[rust] integration tests for MAP dt + restructure ITs for complex dts#560
Conversation
|
@charlesdong1991 @leekeiabstraction @luoyuxia PTAL 🙏 , I need this as a preparation to refactor complex types to use typed writers, it's mostly tests consolidation and new map tests. Appreciate if you can take a quick look |
| Ok(()) | ||
| } | ||
|
|
||
| // FlussArray carries no schema; nested row/map elements need the typed |
There was a problem hiding this comment.
will be fixed with refactoring, now I need this for test to pass
There was a problem hiding this comment.
Pull request overview
This PR expands and consolidates Rust integration test coverage for complex/compound data types (notably MAP) while restructuring datatype integration tests to reduce repeated table-creation overhead. It also adjusts Arrow→Fluss conversion logic for ARRAY/MAP decoding and improves nested MAP writing support in the column writer.
Changes:
- Consolidate log-table compound datatype integration coverage (ARRAY/ROW/MAP, including nested combinations) and add projection coverage over compound types.
- Expand KV-table integration coverage for compound types and partial updates (ensuring absent columns are preserved), plus add an “all supported datatypes” KV test.
- Update row conversion/writer internals to better handle lossy Arrow type mapping (e.g., TIMESTAMP_LTZ) and nested MAP/ROW elements.
Reviewed changes
Copilot reviewed 4 out of 5 changed files in this pull request and generated 2 comments.
Show a summary per file
| File | Description |
|---|---|
| crates/fluss/tests/integration/log_table.rs | Consolidates/expands log-table integration tests for compound + scalar datatypes, adds compound-type projection coverage, and adds extensive MAP/ARRAY/ROW scenarios. |
| crates/fluss/tests/integration/kv_table.rs | Extends KV integration tests for compound types, partial updates, partitioned lookups, and adds a comprehensive datatype coverage test. |
| crates/fluss/src/row/column.rs | Removes strict Arrow field type equality checks for list/map element types to accommodate lossy Arrow typing; updates related unit test expectations. |
| crates/fluss/src/row/column_writer.rs | Fixes nested MAP element writing by decoding row/map elements from FlussArray using typed accessors before writing. |
| crates/fluss/src/row/binary_map.rs | Extends FlussMapWriter to support writing ROW values into MAPs. |
💡 Add Copilot custom instructions for smarter, more guided reviews. Learn how to get started.
|
@luoyuxia addressed Copilot comments, added couple of helpers to help with boundaries and shared schema between log and kv for "all datatypes" tests, extended kv tests to include more precisions(it was required to unify). |
|
Merging to continue working on typed writers refactoring |
charlesdong1991
left a comment
There was a problem hiding this comment.
very minor comments, no blocker for me
| }); | ||
| } | ||
|
|
||
| // `to_arrow_type` is lossy (e.g. TIMESTAMP_LTZ → plain Arrow Timestamp); |
There was a problem hiding this comment.
so to confirm since not mentioned in PR description: i guess this will be a behaviour, correct? that users won't know schema mismatch when calling get_array on position
There was a problem hiding this comment.
Intentional. The old strict check tripped on lossy Arrow round-trips (e.g. TIMESTAMP_LTZ -> plain Arrow Timestamp) and rejected valid schemas.

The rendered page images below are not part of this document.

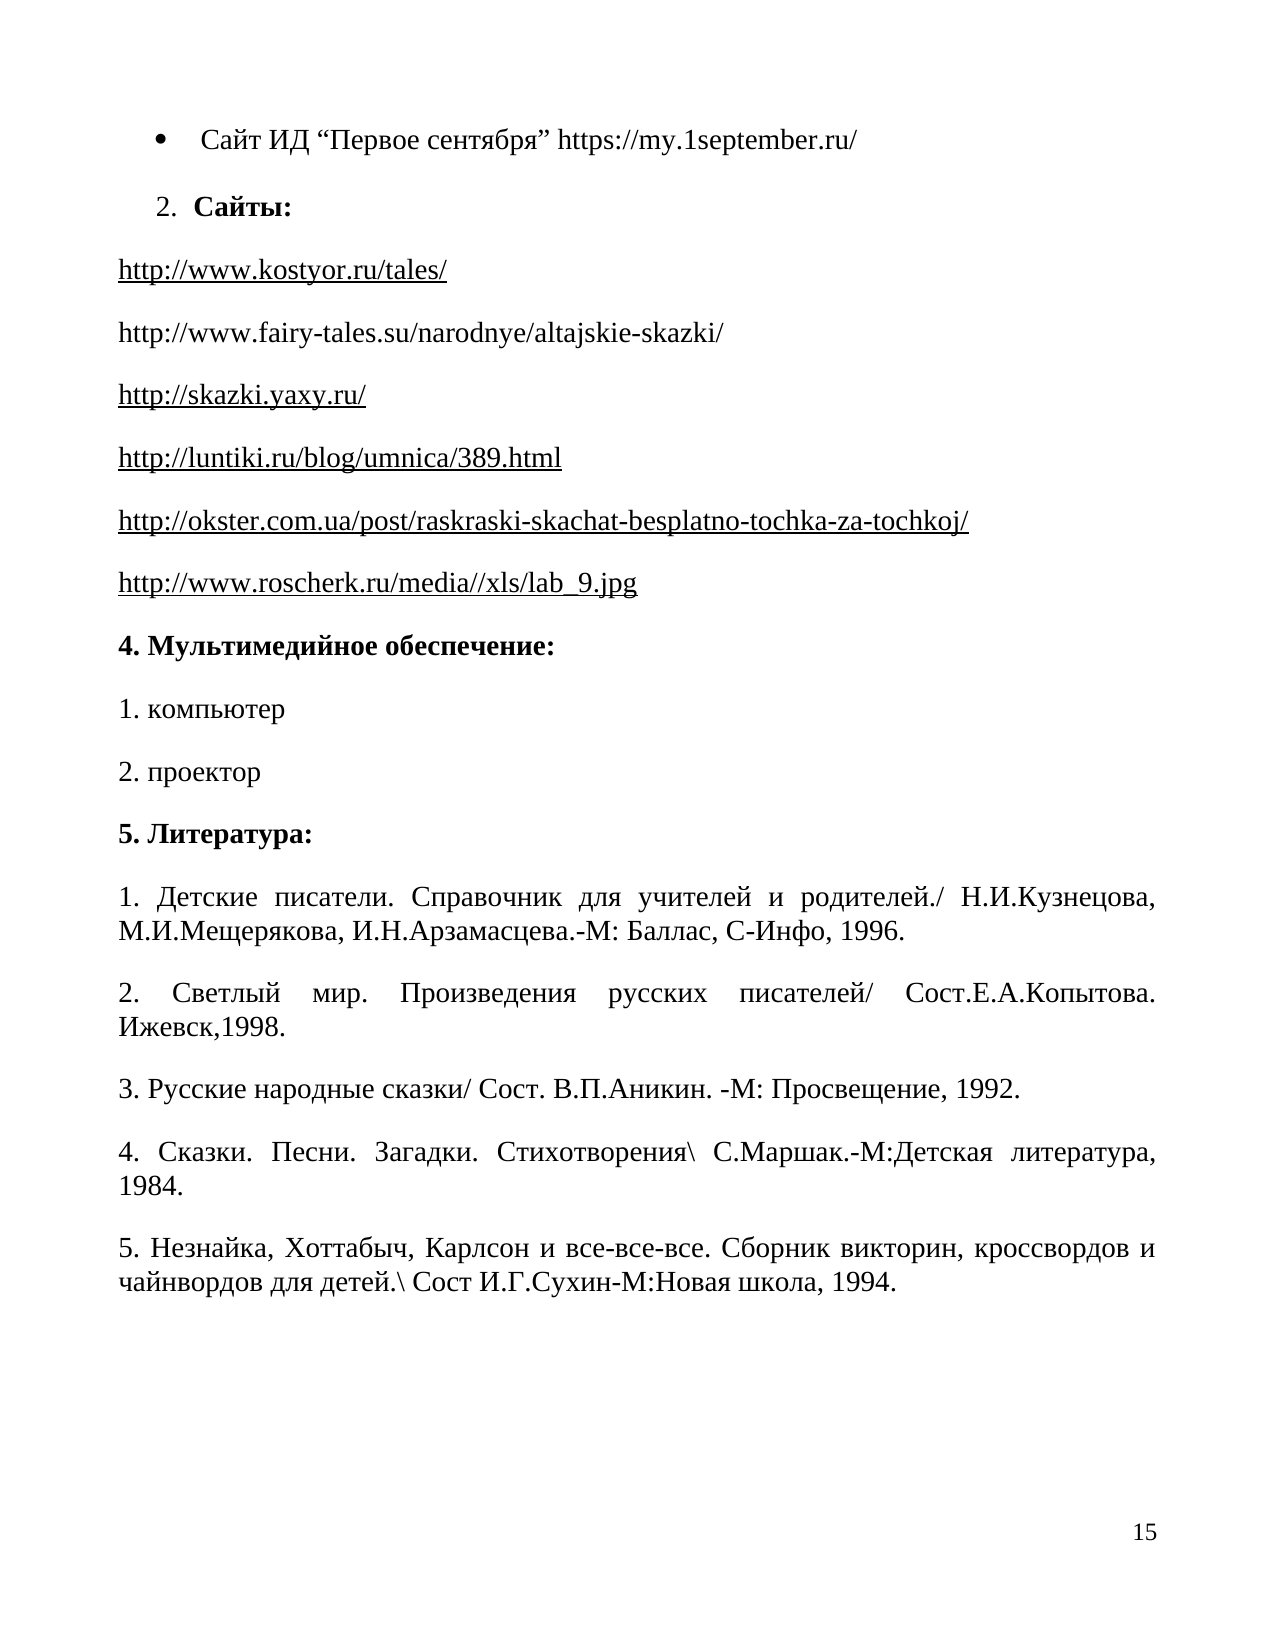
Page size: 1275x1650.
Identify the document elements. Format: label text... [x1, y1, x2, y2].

text 4. Мультимедийное обеспечение: [118, 628, 1157, 662]
list Сайты: [156, 185, 1157, 223]
text 5. Литература: [118, 816, 1157, 850]
text http://www.kostyor.ru/tales/ [118, 252, 1157, 286]
text http://luntiki.ru/blog/umnica/389.html [118, 440, 1157, 474]
text 4. Сказки. Песни. Загадки. Стихотворения\ С.Маршак.-М:Детская литература, 1984. [118, 1134, 1157, 1201]
text 2. Светлый мир. Произведения русских писателей/ Сост.Е.А.Копытова. Ижевск,1998. [118, 975, 1157, 1042]
text http://okster.com.ua/post/raskraski-skachat-besplatno-tochka-za-tochkoj/ [118, 503, 1157, 536]
text http://skazki.yaxy.ru/ [118, 377, 1157, 411]
text http://www.fairy-tales.su/narodnye/altajskie-skazki/ [118, 315, 1157, 348]
text 1. компьютер [118, 691, 1157, 724]
text http://www.roscherk.ru/media//xls/lab_9.jpg [118, 566, 1157, 599]
text 1. Детские писатели. Справочник для учителей и родителей./ Н.И.Кузнецова, М.И.Мещерякова, И.Н.Арзамасцева.-М: Баллас, С-Инфо, 1996. [118, 879, 1157, 946]
text 3. Русские народные сказки/ Сост. В.П.Аникин. -М: Просвещение, 1992. [118, 1072, 1157, 1105]
text 2. проектор [118, 754, 1157, 787]
text 5. Незнайка, Хоттабыч, Карлсон и все-все-все. Сборник викторин, кроссвордов и чайнвордов для детей.\ Сост И.Г.Сухин-М:Новая школа, 1994. [118, 1231, 1157, 1298]
list Сайт ИД “Первое сентября” https://my.1september.ru/ [156, 118, 1157, 156]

Real shape mismatches still error from the per-element conversion below
| ] | ||
| } | ||
|
|
||
| #[derive(Default)] |
There was a problem hiding this comment.
nice idea on ColumnPlan that helps reduce redundancy a lot!
Just a nit: do we need derive[Default] for internal test only feature?
There was a problem hiding this comment.
well, it was easier this way, another option - inline Self { cols: vec![], index: HashMap::new(), sections: vec![] }, but it's all the same. Arguably derive is a bit cleaner overall
|
|
||
| /// KV upsert + lookup against a schema covering every supported data type. | ||
| #[tokio::test] | ||
| async fn all_supported_datatypes() { |
There was a problem hiding this comment.
Very nit: somehow i am a bit conservative to have such huge test, i think now if something breaks, developers will see all unrelated assertions and not sure if there is meaningful tie with the failing column index? We can revisit in future if encounter such issue in development
There was a problem hiding this comment.
Each row's assertions include the column name in their failure messages, so a break should at least point to the offending column.
but we can revisit later if it becomes a concern 👍
closes #549
Added Map integration tests, consolidated dt tests to avoid overhead in table creations and exponential tests per complex dts.